By JJ Amaworo Wilson
On May 8, 1902, a sailor named Matteo di Battista watches from a ship off the coast of Martinique as a catastrophe unfolds.
Mont Pelée erupts. A cloud of red ash blots out the sky. Within minutes, the 33,000 inhabitants of the city of Saint Pierre are turned to dust. All except one: Louis-Auguste Sylbaris, a murderer locked up in solitary confinement. The walls of his prison are so thick that even though they crack and shake, they keep out the lava. There is a slit that lets in the light, and burning ash pours through. Sylbaris urinates on his clothes and stuffs them into the slit. He remembers a Mayan calendar that names the day of the Apocalypse and he believes that day has come. Later, once he has uncurled his trembling body from the corner of his cell, his screams are heard by rescue workers, Matteo di Battista among them. Sylbaris is burned but able to walk free. He sees nothing but ash floating like the feathers of ghostly birds. He repents his sins. The sailor di Battista hauls him aboard the ship, tends to his wounds, and writes his story for all eternity.
***
On June 20, 1987, Turkey officially recognizes the mythical resting place of Noah’s Ark on Mount Ararat.
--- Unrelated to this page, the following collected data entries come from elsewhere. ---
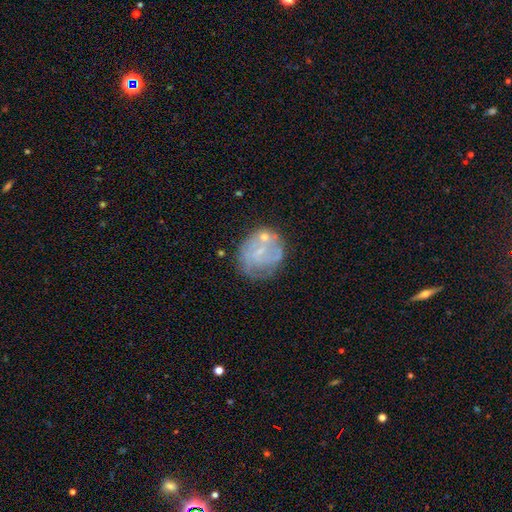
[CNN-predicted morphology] Q: Smooth or featured?
A: featured or disk (61%); runner-up: smooth (30%)
Q: Edge-on disk?
A: no (98%); runner-up: yes (2%)
Q: Bar?
A: no (58%); runner-up: weak (35%)
Q: Spiral arms?
A: yes (60%); runner-up: no (40%)
Q: Bulge size?
A: small (58%); runner-up: none (26%)
Q: Merging?
A: none (56%); runner-up: minor disturbance (22%)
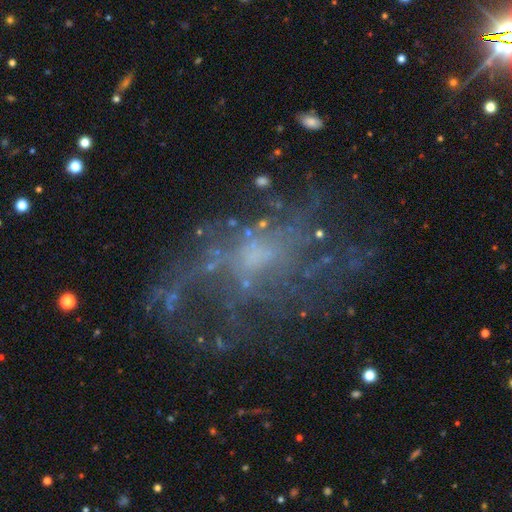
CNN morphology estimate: featured or disk 72%, star or artifact 16%, smooth 12%. Down the decision tree: edge-on disk — no (96%); bar — no (73%); spiral arms — yes (65%); bulge size — small (43%); merging — none (58%).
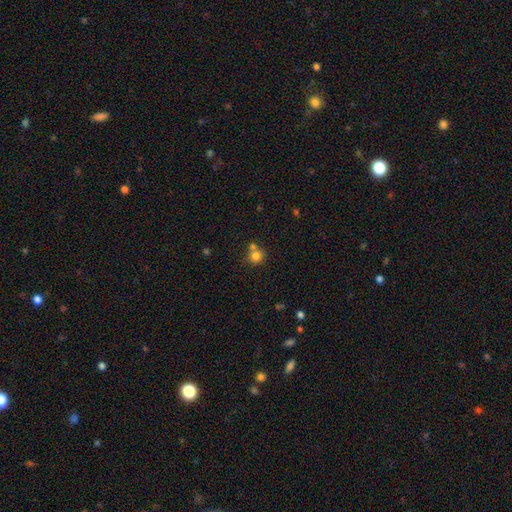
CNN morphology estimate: This appears to be a smooth galaxy with no disk features (79%) that is round (88%). Merging: none (57%).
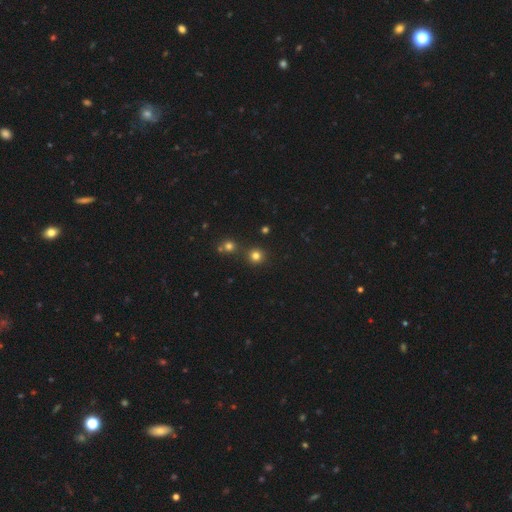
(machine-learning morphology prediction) type=smooth (77%); roundness=round (93%); merging=none (80%).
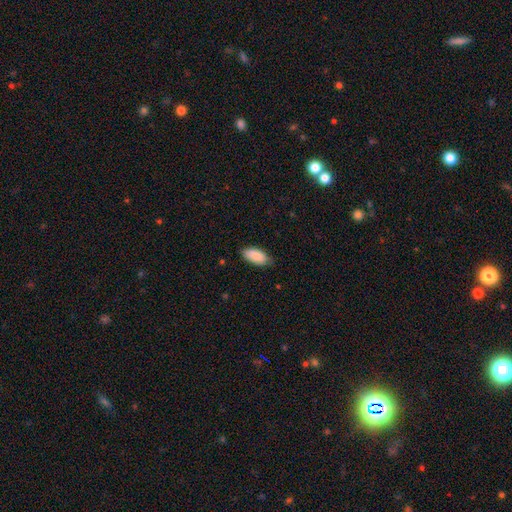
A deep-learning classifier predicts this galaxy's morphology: Smooth or featured?
  - smooth: 89% *
  - star or artifact: 6%
  - featured or disk: 5%
How rounded?
  - in between: 92% *
  - cigar-shaped: 6%
  - round: 2%
Merging?
  - none: 77% *
  - minor disturbance: 20%
  - major disturbance: 3%
  - merger: 1%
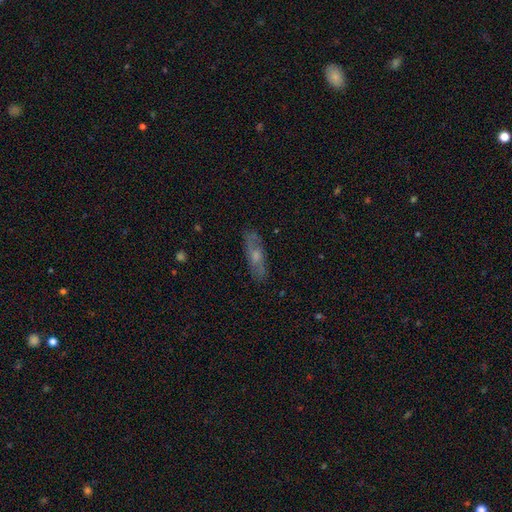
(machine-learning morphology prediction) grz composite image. It shows a featured or disk galaxy (51%). Merging: none (80%).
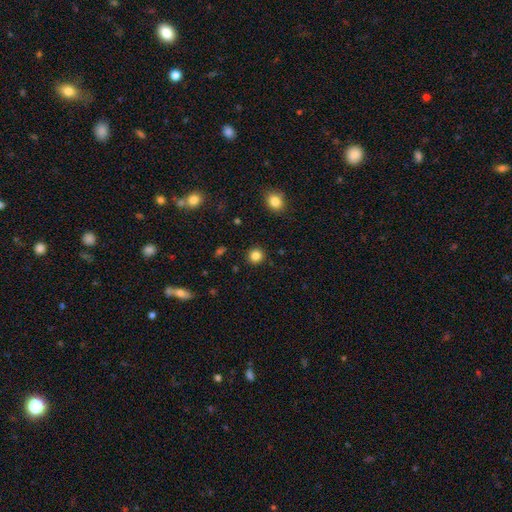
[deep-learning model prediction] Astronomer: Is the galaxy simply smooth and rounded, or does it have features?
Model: smooth — 84%.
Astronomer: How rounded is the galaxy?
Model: round — 93%.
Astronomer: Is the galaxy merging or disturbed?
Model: none — 91%.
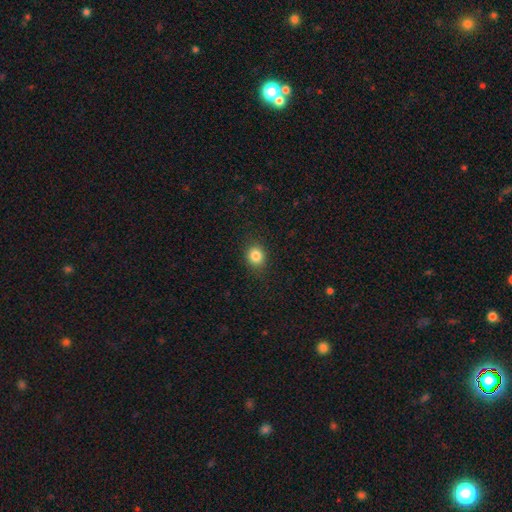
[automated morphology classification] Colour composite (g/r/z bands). It shows a smooth galaxy with no disk features (84%) that is round (75%). Merging: none (88%).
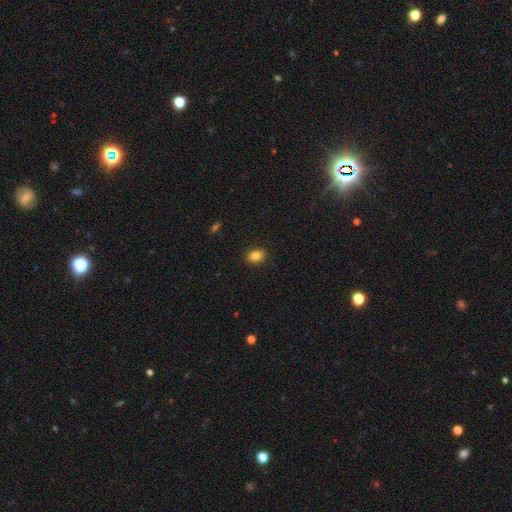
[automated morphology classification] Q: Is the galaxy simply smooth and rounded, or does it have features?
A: smooth — 84%.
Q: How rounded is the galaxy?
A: in between — 64%.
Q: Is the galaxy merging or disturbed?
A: none — 90%.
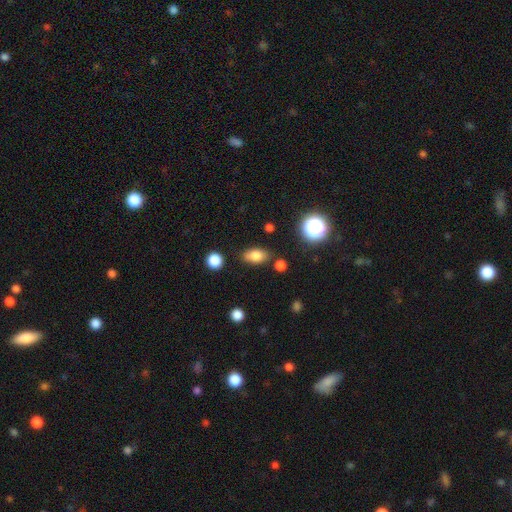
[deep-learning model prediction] This is likely a smooth galaxy (80%). How rounded: clearly in between (86%). Merging: clearly none (80%).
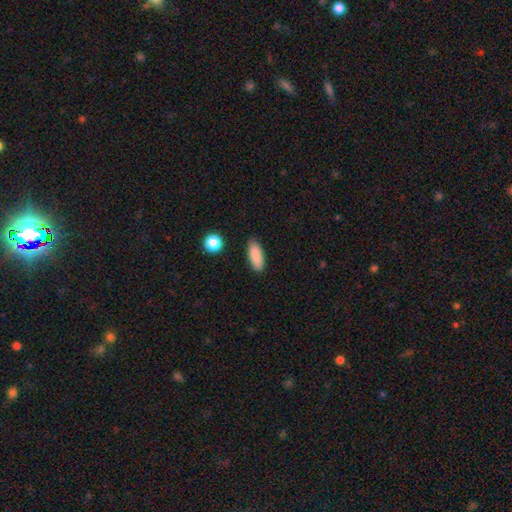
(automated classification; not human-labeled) smooth 87%, star or artifact 7%, featured or disk 6%. Down the decision tree: how rounded — in between (78%); merging — none (86%).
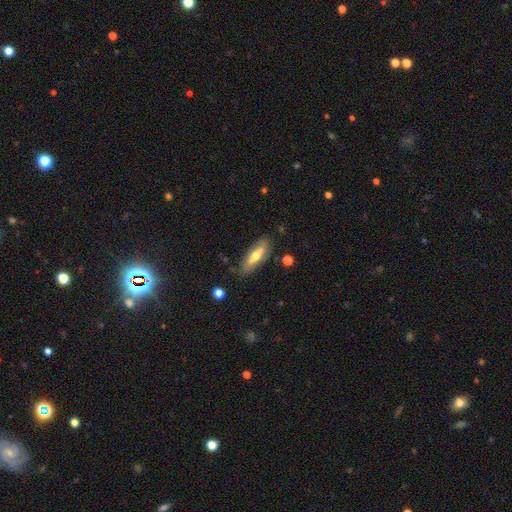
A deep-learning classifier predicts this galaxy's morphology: Smooth or featured? featured or disk (48%)
Merging? none (75%)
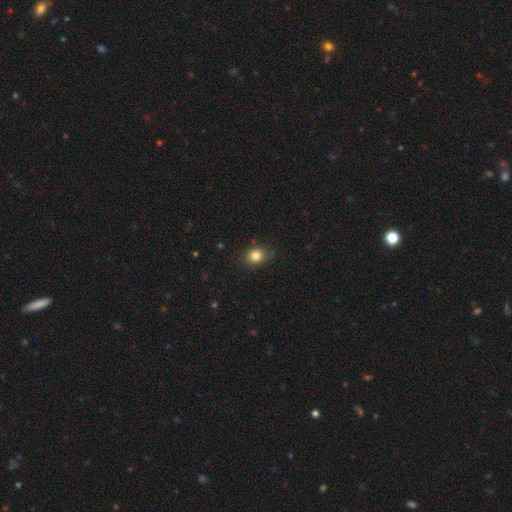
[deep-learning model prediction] A smooth galaxy with no disk features (82%) that is round (52%).

Vote fractions:
- Smooth or featured? smooth: 82% / star or artifact: 11% / featured or disk: 7%
- How rounded? round: 52% / in between: 47% / cigar-shaped: 1%
- Merging? none: 85% / minor disturbance: 12% / major disturbance: 2% / merger: 1%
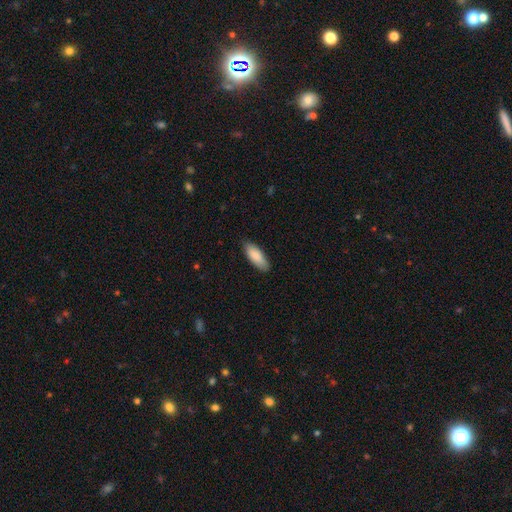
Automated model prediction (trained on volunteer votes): smooth-or-featured: smooth: 88% | featured or disk: 7% | star or artifact: 5%
  how-rounded: in between: 70% | cigar-shaped: 28% | round: 2%
  merging: none: 84% | minor disturbance: 13% | major disturbance: 2% | merger: 1%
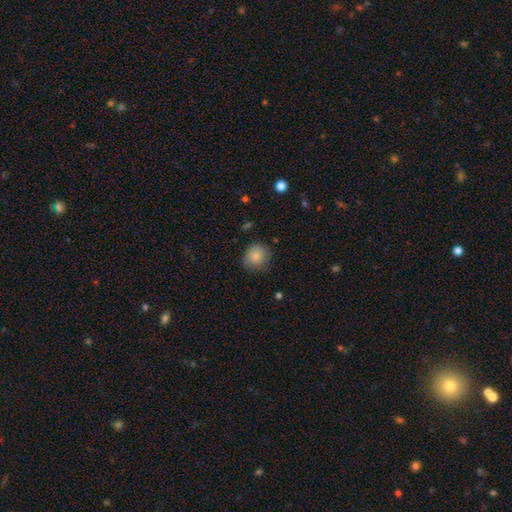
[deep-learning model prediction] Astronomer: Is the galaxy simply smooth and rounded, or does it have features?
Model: smooth — 85%.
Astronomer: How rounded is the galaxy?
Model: round — 84%.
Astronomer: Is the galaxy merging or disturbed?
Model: none — 79%.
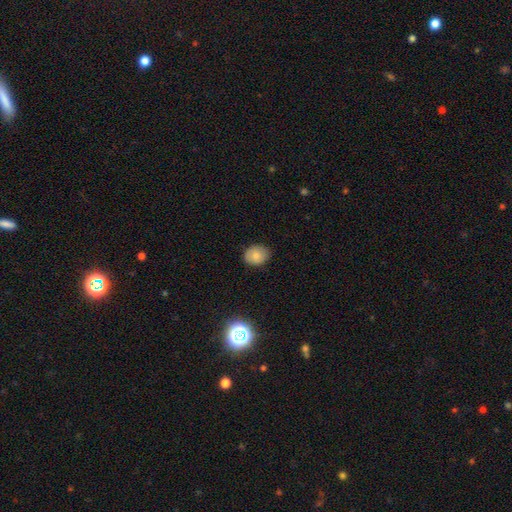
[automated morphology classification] Smooth or featured? smooth (80%)
How rounded? round (57%)
Merging? none (84%)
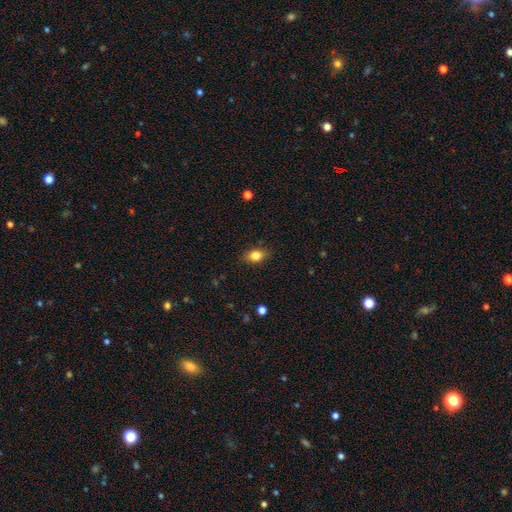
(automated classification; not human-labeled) A smooth galaxy with no disk features (83%) that is in between round and cigar-shaped (75%).

Vote fractions:
- Smooth or featured? smooth: 83% / star or artifact: 9% / featured or disk: 8%
- How rounded? in between: 75% / round: 23% / cigar-shaped: 2%
- Merging? none: 85% / minor disturbance: 11% / major disturbance: 3% / merger: 1%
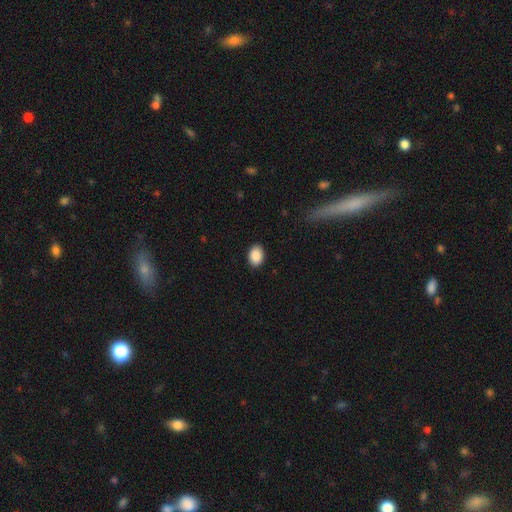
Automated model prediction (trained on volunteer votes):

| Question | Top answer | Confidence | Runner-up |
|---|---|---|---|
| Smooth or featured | smooth | 89% | star or artifact (7%) |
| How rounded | in between | 79% | round (20%) |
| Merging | none | 89% | minor disturbance (8%) |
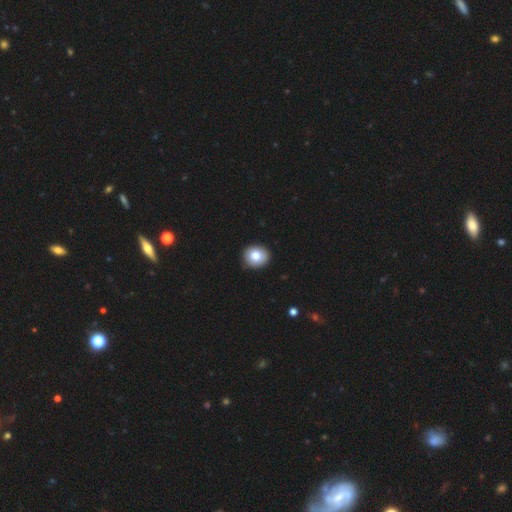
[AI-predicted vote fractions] Smooth or featured? smooth (82%)
How rounded? round (77%)
Merging? none (87%)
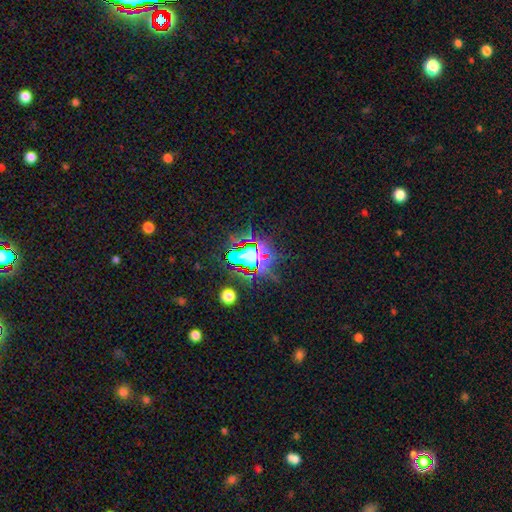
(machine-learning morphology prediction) This appears to be a star or artifact, not a galaxy (63%).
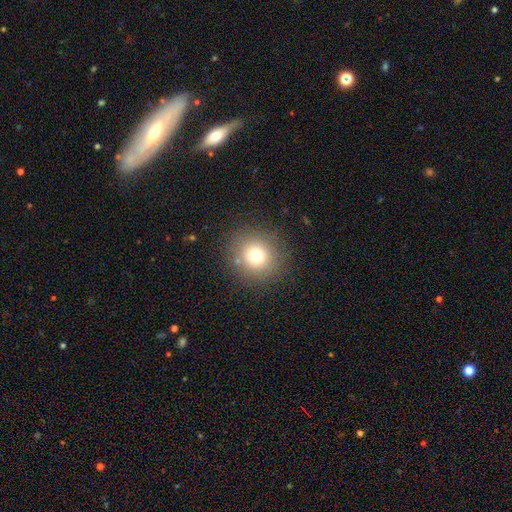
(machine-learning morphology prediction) Smooth or featured? smooth (74%)
How rounded? round (91%)
Merging? none (87%)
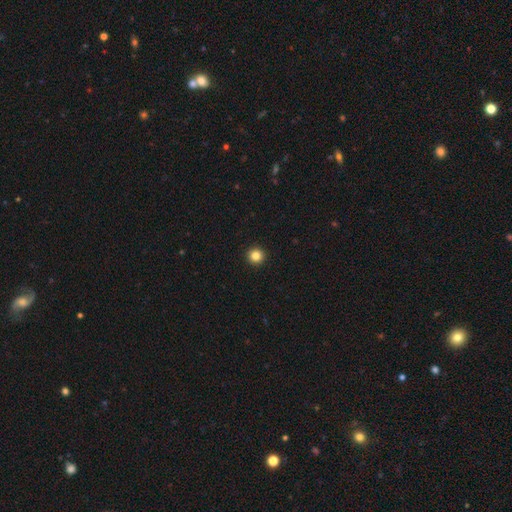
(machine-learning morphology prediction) smooth_or_featured: smooth (p=0.84) [alt: star or artifact p=0.11]
how_rounded: round (p=0.96) [alt: in between p=0.03]
merging: none (p=0.94) [alt: minor disturbance p=0.03]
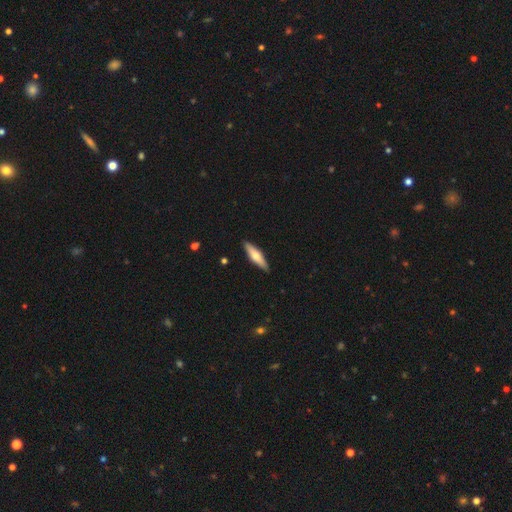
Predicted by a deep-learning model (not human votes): Q: Smooth or featured?
A: smooth (55%); runner-up: featured or disk (40%)
Q: How rounded?
A: cigar-shaped (72%); runner-up: in between (27%)
Q: Merging?
A: none (90%); runner-up: minor disturbance (8%)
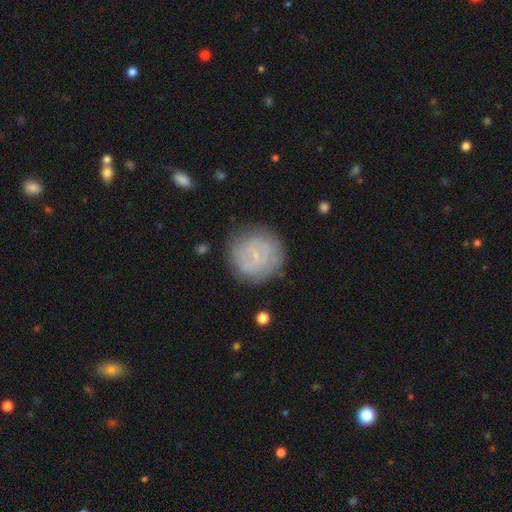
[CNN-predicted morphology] The model was most divided on "smooth or featured": featured or disk: 59%, smooth: 33%, star or artifact: 7%. More confident: edge-on disk — no (98%); bulge size — small (83%); spiral arms — yes (77%); merging — none (77%); bar — no (68%).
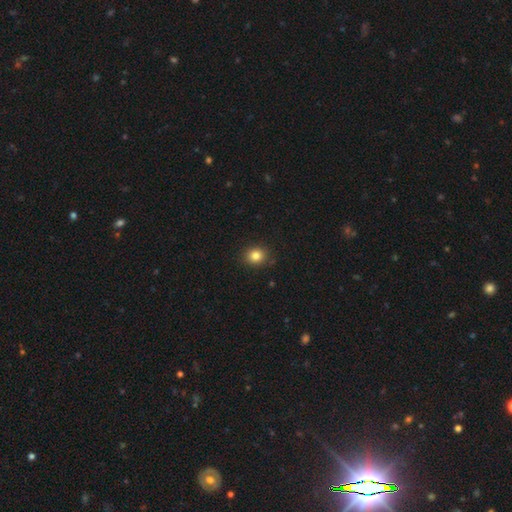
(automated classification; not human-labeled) The model was most divided on "how rounded": round: 72%, in between: 27%, cigar-shaped: 1%. More confident: merging — none (89%); smooth or featured — smooth (83%).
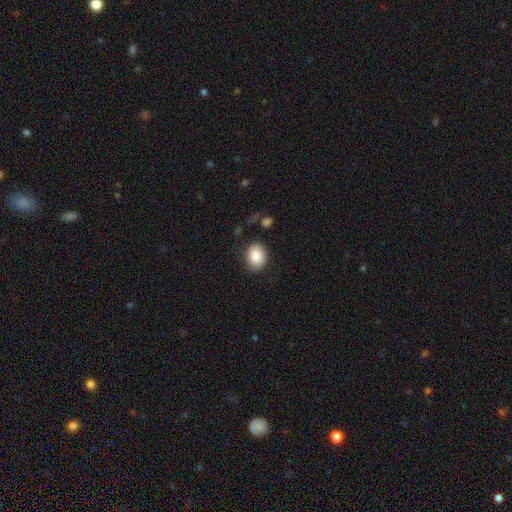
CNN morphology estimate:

Three brothers hack at gopher trees, cut them into logs, braid twine with the sapling. Irascible Noah watches his sons, barks at them to work faster, turn that lumber. He says, for the fifteenth time, “Three hundred cubits long, fifty cubits wide, and thirty cubits tall!” The clouds assemble in the distance, casting shadows on the mountain. The sun disappears. When the flood comes, they are ready, and the ark goes careening into the tumult. Torque and yaw; waves high as hills ravage the ark’s sails, hammer at the mast. Below deck, a rhino’s horn gets stuck in the bars of the cage. Giraffes’ heads bump against the ceiling. Eagles mad as the moon abandon their perches and fly in circles. The toes of the tapirs slide on the floor slick with grimy water. In the midst of the battering, a cacophony of hoots and growls and whinnies breaks out, threatens to derange the men and women on board. For forty days it goes like this, the boys vomiting, Noah gripping the wheel, strapped to the keelson so he can’t be swept overboard. Great canyons of water rear beside them and the heavens turn black in daytime. Finally, the flood abates and the raven takes wing, as prophesied. Later, the ark will be abandoned on Ararat in eastern Turkey—where Time will sink the boat into the soil, bury the hull—and be discovered by a lost shepherd boy called Nuh, or Noah.
***
In 1487, two monks publish Malleus Maleficarum, a treatise exposing the existence of witches. Over the next two hundred years, between 60,000 and 100,000 accused witches are murdered in France and Germany.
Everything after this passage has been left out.